The test coverage can be calculated thanks to the `coverage` package, which is also responsible for launching the tests. 
The command to use is `coverage run -m pytest`. We can then obtain a graphic summary in the form of an HTML page 
using the `coverage html` command which creates or updates the `htmlcov` folder from which we can open the `index.html` file.

## Utilization
The package provides [sklearn-like](https://scikit-learn.org/stable) interface.

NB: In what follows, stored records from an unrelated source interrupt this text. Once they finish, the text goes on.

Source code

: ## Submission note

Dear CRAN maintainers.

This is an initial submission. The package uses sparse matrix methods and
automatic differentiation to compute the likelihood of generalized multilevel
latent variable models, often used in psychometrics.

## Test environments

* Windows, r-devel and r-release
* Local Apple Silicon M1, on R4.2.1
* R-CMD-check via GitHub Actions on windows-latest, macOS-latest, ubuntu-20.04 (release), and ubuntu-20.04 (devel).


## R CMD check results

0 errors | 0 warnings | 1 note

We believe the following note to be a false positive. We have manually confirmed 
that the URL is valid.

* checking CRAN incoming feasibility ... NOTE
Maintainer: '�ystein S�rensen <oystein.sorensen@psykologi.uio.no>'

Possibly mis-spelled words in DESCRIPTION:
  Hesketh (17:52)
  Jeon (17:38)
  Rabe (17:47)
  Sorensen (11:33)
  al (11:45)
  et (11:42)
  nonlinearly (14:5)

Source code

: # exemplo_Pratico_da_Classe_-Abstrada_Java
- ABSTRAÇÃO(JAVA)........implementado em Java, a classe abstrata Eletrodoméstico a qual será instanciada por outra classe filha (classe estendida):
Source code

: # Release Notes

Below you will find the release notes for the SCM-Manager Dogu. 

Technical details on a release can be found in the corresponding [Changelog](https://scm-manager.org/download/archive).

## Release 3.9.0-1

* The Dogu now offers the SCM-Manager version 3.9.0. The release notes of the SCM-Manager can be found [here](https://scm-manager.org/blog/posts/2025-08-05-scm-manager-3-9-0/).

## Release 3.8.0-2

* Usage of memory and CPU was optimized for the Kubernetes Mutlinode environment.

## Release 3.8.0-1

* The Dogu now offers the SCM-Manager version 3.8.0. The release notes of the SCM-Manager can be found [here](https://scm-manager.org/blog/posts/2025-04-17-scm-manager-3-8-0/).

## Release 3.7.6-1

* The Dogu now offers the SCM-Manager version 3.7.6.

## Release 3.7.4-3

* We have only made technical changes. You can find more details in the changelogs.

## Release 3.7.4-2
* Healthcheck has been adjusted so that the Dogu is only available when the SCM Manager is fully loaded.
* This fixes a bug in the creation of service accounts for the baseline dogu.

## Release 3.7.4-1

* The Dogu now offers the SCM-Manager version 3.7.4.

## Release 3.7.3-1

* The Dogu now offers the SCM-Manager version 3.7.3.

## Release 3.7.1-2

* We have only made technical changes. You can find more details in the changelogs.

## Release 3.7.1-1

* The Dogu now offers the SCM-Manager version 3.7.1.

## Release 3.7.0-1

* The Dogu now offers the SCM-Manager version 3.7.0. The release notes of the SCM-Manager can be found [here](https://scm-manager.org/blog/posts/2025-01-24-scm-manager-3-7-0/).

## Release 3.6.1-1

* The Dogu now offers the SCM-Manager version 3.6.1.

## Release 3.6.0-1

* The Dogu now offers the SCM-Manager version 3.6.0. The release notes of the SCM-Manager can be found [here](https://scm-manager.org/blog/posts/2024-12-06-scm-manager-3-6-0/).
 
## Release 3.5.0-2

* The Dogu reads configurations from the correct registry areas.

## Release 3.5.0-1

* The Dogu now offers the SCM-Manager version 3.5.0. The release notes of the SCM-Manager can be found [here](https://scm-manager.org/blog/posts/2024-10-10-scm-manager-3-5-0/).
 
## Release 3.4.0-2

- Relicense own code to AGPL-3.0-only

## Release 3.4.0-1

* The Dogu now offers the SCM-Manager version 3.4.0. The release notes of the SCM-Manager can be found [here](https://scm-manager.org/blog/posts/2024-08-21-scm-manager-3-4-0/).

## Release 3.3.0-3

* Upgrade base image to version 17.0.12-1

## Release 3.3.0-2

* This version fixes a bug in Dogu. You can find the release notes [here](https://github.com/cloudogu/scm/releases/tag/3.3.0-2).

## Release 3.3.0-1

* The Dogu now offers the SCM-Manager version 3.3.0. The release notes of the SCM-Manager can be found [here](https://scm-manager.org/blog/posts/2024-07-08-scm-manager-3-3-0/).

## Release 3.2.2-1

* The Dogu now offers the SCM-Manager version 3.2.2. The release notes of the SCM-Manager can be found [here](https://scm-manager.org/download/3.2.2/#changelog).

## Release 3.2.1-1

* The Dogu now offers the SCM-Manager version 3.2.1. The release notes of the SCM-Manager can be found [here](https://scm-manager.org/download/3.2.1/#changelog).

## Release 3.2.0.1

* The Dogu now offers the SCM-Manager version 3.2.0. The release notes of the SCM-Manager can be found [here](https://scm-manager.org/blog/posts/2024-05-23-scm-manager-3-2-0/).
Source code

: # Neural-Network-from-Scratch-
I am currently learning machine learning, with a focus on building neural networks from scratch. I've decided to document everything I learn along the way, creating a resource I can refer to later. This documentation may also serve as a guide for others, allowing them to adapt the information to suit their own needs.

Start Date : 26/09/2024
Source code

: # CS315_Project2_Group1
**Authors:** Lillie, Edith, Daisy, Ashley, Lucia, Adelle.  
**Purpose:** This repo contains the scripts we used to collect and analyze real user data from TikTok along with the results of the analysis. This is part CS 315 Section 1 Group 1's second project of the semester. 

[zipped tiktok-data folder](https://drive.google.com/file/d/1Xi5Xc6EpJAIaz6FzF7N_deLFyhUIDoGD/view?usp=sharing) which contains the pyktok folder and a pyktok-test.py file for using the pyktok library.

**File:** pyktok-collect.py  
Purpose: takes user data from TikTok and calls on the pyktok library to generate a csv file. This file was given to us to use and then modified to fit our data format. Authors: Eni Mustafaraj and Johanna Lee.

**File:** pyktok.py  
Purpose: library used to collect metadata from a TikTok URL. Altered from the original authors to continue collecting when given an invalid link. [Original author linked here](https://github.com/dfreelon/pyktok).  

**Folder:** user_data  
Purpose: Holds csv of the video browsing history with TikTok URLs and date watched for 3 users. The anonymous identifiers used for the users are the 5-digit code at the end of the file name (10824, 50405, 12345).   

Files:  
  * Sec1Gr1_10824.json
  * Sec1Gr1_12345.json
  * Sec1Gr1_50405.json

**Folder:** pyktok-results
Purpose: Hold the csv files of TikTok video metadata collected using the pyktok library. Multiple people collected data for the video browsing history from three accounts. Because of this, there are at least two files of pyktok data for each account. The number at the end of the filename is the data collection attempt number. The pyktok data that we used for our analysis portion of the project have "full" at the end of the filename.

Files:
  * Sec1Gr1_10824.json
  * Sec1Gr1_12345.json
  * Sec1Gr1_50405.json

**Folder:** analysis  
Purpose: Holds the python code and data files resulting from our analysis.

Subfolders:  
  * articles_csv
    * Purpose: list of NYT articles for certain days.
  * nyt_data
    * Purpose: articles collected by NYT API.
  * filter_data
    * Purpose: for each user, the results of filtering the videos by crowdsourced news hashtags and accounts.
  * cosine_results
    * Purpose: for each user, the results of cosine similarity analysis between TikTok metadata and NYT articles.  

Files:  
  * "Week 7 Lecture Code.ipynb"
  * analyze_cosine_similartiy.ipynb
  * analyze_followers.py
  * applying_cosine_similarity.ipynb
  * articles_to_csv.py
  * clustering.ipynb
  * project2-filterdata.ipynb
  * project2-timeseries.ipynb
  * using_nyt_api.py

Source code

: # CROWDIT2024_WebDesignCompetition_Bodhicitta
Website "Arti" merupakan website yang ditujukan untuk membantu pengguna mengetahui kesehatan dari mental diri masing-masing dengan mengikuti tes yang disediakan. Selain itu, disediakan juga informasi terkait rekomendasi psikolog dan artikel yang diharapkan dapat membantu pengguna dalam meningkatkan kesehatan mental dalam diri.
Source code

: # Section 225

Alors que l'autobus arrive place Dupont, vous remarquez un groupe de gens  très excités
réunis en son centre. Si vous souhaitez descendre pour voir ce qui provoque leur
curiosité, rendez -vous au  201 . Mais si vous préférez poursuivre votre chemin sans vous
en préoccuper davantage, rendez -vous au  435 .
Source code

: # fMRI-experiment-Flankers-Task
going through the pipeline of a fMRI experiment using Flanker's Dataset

Loading [sample data](https://scikit-learn.org/stable/modules/generated/sklearn.datasets.load_boston.html) for regression task:

```python
from sklearn.datasets import load_boston
from sklearn.model_selection import train_test_split

X, y = load_boston(return_X_y=True)
X_train, X_test, y_train, y_test = train_test_split(X, y, test_size=0.25)
```

The trained model consists of a fitted `sklearn.tree.DecisionTreeClassifier` class for segmentation of a data and
`sklearn.linear_model.LogisticRegression` regressions for each node a of a tree in a form of python list.

The snippet to train the model and make a prediction:
```python
from lrtree import Lrtree

model = Lrtree(criterion="bic", ratios=(0.7,), class_num=2, max_iter=100)

# Fitting the model
model.fit(X_train, y_train)

# Make a prediction on a fitted model
model.predict(X_test)
```

If you installed the additional dependencies for scripts, you can also run directly from the command line:
```PowerShell
LOGURU_LEVEL="ERROR" DEBUG="True" lrtree-consistency
```

or
```PowerShell
LOGURU_LEVEL="ERROR" TQDM_DISABLE="1" lrtree-realdata
```

Beware: if you don't set `LOGURU_LEVEL` then it is implicitly set on DEBUG
which will yield a lot of prints. Also, both scripts will take very long
to complete as they test the consistency of the method for various 
hyperparameters and run cross-validation on 3 real datasets respectively.